1
votes

Our use case with Cassandra is to show top 10 recent visitors of a blogpost. Following is the Cassandra table definition

CREATE TABLE blogs_by_visitor (
             blogposturl text,
             visitor text,
             visited_ts timestamp,
             PRIMARY KEY (blogposturl, visitor)
           );

Now in order to show top 10 recent visitors for a given blogpost, there needs to be an explicit "order by" clause on timestamp desc. Since visted_ts isn't part of the clustering column in Cassandra, we aren't able to get this done. The reason for visited_ts not being part of clustering column is to avoid recording repeat (read as duplicate) visitors. The primary key is designed in such a way to upsert the latest timestamp for a repeat visitor.

In RDBMS world the query would look like the following and a secondary index could be created with blogposturl and timestamp columns.

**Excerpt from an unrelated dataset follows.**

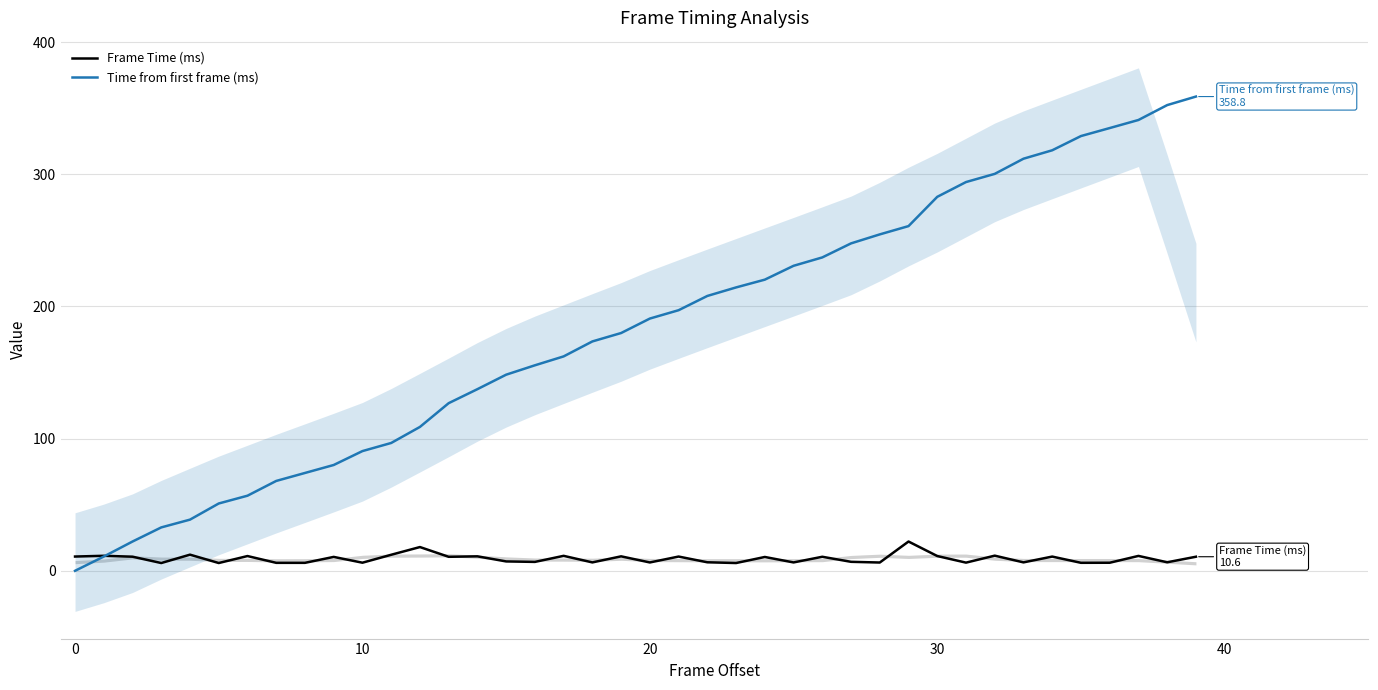

Which series ends up on top after the final intersection of Frame Time (ms) and Time from first frame (ms)?

Time from first frame (ms)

Select visitor from blog_table
where 
blogposturl = ?
and rownum <= 10
order by timestamp desc

An alternative currently being followed in our Cassandra application, is to obtain the results and then sort based on timestamp on the app side. But what if a particular blogpost becomes so popular and it had more than 100,000 visitors. The query becomes really slow for those blogs.

I'm thinking secondary index wouldn't be useful here, as I don't worry about filtering on it (rather just for sorting - which isn't possible).

Any idea on how we could model the table differently?

The actual table has additional columns, reduced it here for simplicity

1

1 Answers

2
votes

These type of job are done by Apache Spark or Hadoop. A schedule job which compute the unique visitor order by timestamp for each url and store the result into cassandra.

Or you can create a Materialized View on top of the blogs_by_visitor. This table will make sure of unique visitor and the materialized view will oder the result based on visited_ts timestamp.

Let's create the Materialized View :

CREATE MATERIALIZED VIEW unique_visitor AS
    SELECT *
    FROM blogs_by_visitor
    WHERE blogposturl IS NOT NULL AND visitor IS NOT NULL AND visited_ts IS NOT NULL
    PRIMARY KEY (blogposturl, visited_ts, visitor)
    WITH CLUSTERING ORDER BY (visited_ts DESC, visitor ASC);

Now you can just select the 10 recent unique visitor of a blogpost.

SELECT * FROM unique_visitor WHERE blogposturl = ? LIMIT 10;

you can see that i haven't specify the sort order in select query. Because in the materialized view schema a have specified default sort order visited_ts DESC

Note That : The above schema will result huge amount of unexpected tombstone generation in the Materialized Views

Or You could change your table schmea like below :

CREATE TABLE blogs_by_visitor (
     blogposturl text,
     year int,
     month int,
     day int,
     visitor text,
     visited_ts timestamp,
     PRIMARY KEY ((blogposturl, year, month, day), visitor)
);

Now you have only a small amount of data in a single partition.So you can sort all the visitor based on visited_ts in that single partition from the client side. If you think number of visitor in a day can be huge then add hour to the partition key also.